Photo credit: NASA
The atmosphere we enjoy on Earth now is drastically different from that which existed in the planet’s early years. Earth’s primordial atmosphere is believed to have been eliminated, although until now it wasn’t very clear how this actually happened. A new study reports that around the time the moon formed, heavy bombardment from small objects likely would have caused the early atmosphere to disappear. Hilke Schlichting of MIT is lead author of the paper published in Icarus, the journal of the American Astronomical Society’s Division for Planetary Sciences.
Schlichting’s group proposes that after these space rocks, smaller than 25 kilometers across, pierced the atmosphere, they slammed into Earth’s surface and created clouds of gas. Because this happened thousands upon thousands of times, the gas clouds generated enough force to push out chunks of the atmosphere.
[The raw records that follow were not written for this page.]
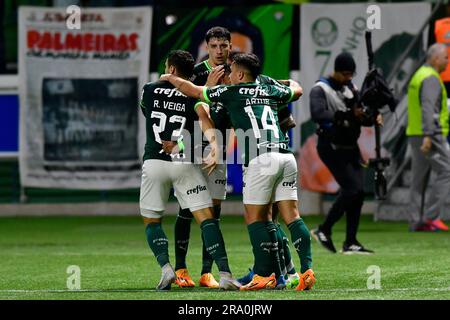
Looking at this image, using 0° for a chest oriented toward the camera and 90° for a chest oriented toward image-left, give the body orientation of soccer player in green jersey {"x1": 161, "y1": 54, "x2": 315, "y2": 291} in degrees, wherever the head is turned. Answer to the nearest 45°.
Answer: approximately 135°

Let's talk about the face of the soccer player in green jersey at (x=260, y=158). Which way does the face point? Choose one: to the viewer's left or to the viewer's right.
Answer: to the viewer's left

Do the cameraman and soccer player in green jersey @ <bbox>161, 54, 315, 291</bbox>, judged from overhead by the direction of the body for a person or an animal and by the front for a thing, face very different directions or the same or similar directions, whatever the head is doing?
very different directions

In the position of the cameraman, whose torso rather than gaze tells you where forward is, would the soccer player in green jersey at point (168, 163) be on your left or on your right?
on your right

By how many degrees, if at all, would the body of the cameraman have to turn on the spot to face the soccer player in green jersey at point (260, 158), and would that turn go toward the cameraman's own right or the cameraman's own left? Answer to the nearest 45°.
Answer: approximately 45° to the cameraman's own right

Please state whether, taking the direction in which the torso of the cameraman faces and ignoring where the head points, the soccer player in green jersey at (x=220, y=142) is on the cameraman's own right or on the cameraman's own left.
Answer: on the cameraman's own right
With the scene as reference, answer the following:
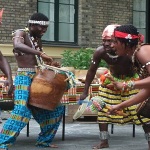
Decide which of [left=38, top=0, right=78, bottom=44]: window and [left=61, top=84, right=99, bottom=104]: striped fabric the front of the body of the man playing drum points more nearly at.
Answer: the striped fabric

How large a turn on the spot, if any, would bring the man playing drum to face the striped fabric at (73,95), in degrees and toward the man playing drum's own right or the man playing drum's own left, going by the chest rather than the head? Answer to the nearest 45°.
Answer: approximately 45° to the man playing drum's own left

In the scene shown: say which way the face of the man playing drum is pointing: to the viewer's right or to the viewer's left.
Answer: to the viewer's right

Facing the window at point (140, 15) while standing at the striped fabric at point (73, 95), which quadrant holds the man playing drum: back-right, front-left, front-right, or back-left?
back-left

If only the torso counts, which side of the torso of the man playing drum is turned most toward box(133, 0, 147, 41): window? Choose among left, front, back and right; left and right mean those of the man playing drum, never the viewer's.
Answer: left

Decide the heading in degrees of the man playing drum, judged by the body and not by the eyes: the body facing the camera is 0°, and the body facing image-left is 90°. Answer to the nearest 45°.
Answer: approximately 270°

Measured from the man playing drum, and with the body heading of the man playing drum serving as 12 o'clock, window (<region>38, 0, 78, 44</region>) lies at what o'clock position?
The window is roughly at 9 o'clock from the man playing drum.
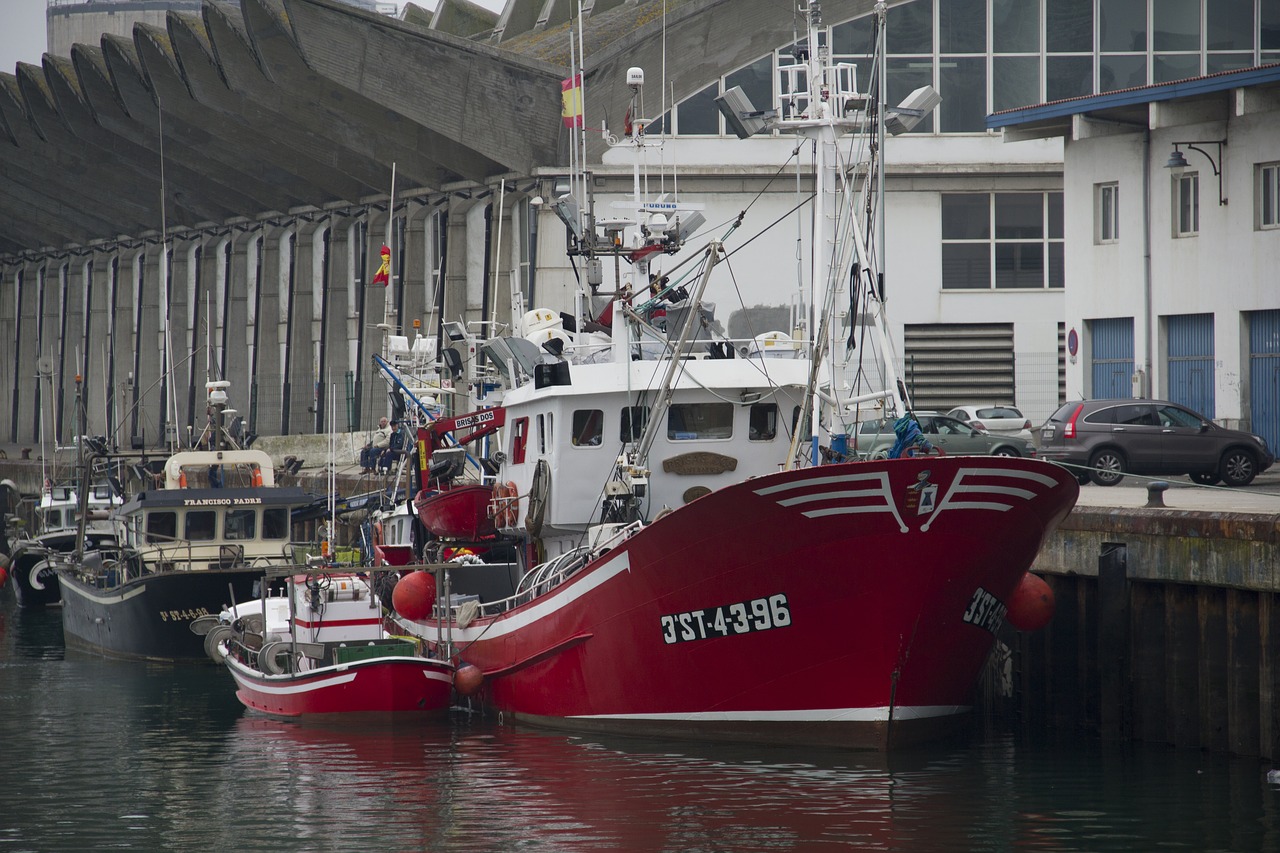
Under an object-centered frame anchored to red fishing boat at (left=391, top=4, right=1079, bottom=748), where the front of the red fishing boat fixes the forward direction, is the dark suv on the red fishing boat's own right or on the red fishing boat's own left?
on the red fishing boat's own left

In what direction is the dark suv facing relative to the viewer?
to the viewer's right

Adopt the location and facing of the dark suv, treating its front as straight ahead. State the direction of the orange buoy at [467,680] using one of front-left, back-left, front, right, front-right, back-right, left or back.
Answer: back-right
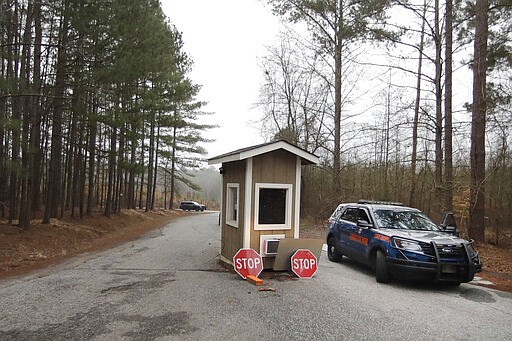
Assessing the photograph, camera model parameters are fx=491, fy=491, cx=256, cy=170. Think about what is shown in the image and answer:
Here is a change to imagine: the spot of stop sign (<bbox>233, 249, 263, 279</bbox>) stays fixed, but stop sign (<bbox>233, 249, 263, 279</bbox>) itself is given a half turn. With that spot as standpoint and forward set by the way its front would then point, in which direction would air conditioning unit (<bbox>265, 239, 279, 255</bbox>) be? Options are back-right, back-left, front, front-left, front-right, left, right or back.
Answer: front-right

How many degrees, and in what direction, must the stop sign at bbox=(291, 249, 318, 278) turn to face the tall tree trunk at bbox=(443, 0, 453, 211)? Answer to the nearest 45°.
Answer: approximately 135° to its left

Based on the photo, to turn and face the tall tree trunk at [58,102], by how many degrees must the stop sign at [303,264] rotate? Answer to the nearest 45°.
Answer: approximately 135° to its right

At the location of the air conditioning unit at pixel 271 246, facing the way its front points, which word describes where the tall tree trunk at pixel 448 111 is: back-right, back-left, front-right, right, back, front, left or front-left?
back-left

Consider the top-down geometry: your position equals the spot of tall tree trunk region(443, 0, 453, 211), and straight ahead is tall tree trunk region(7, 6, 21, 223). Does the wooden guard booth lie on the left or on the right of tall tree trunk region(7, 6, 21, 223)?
left

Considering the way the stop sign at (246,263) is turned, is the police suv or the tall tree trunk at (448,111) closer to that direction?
the police suv

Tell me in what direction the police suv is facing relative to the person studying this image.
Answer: facing the viewer and to the right of the viewer

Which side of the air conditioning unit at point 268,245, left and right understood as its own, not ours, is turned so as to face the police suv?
left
“[This finding] sets a very different initial condition for what the early Earth’s atmosphere was most likely like,” Schlichting said in a press release. “It gives us a new starting point for trying to understand what was the composition of the atmosphere, and what were the conditions for developing life.”
The team’s model suggests that numerous small impacts would collectively have had the same impact as the early Earth colliding with an object that is equal in size. However, if the atmosphere was lost because of an impact that large, the amount of heat that would have been generated would have melted the planet’s interior. The composition of the Earth does not indicate that this is what happened. Instead, constant impacts from smaller objects would have combined to create a force on the atmosphere that is equal, but without causing the melting of the planet’s interior.
“One small impact cannot get rid of most of the atmosphere, but collectively, they’re much more efficient than giant impacts, and could easily eject all the Earth’s atmosphere,” Schlichting explained.
After Earth’s early atmosphere was eliminated, it was eventually replaced. It is likely that when the rocks slammed into the planet’s surface and created gas clouds, they introduced volatiles to the planet. The number of small rocks that would have been capable of pushing out the atmosphere would also have generated enough volatiles to replace the lost atmosphere.
“When an impact happens, it melts the planetesimal, and its volatiles can go into the atmosphere,” Schlichting continues. “They not only can deplete, but replenish part of the atmosphere. Our numbers are realistic, given what we know about the volatile content of the different rocks we have.”
Understanding what factors impacted the primordial atmosphere is important because it could help explain conditions on the planet when life first emerged. Beyond the implications for Earth, a similar experience with persistent small collisions resulting in the loss of an atmosphere could also explain why Mars does not have the thick atmosphere that used to support the existence of water. The atmosphere on Venus could have been saved by starting out with a thicker atmosphere than occurred on early Earth.
“We want to connect these geophysical processes to determine what was the most likely composition of the atmosphere at time zero, when the Earth just formed, and hopefully identify conditions for the evolution of life,” Schlichting concluded.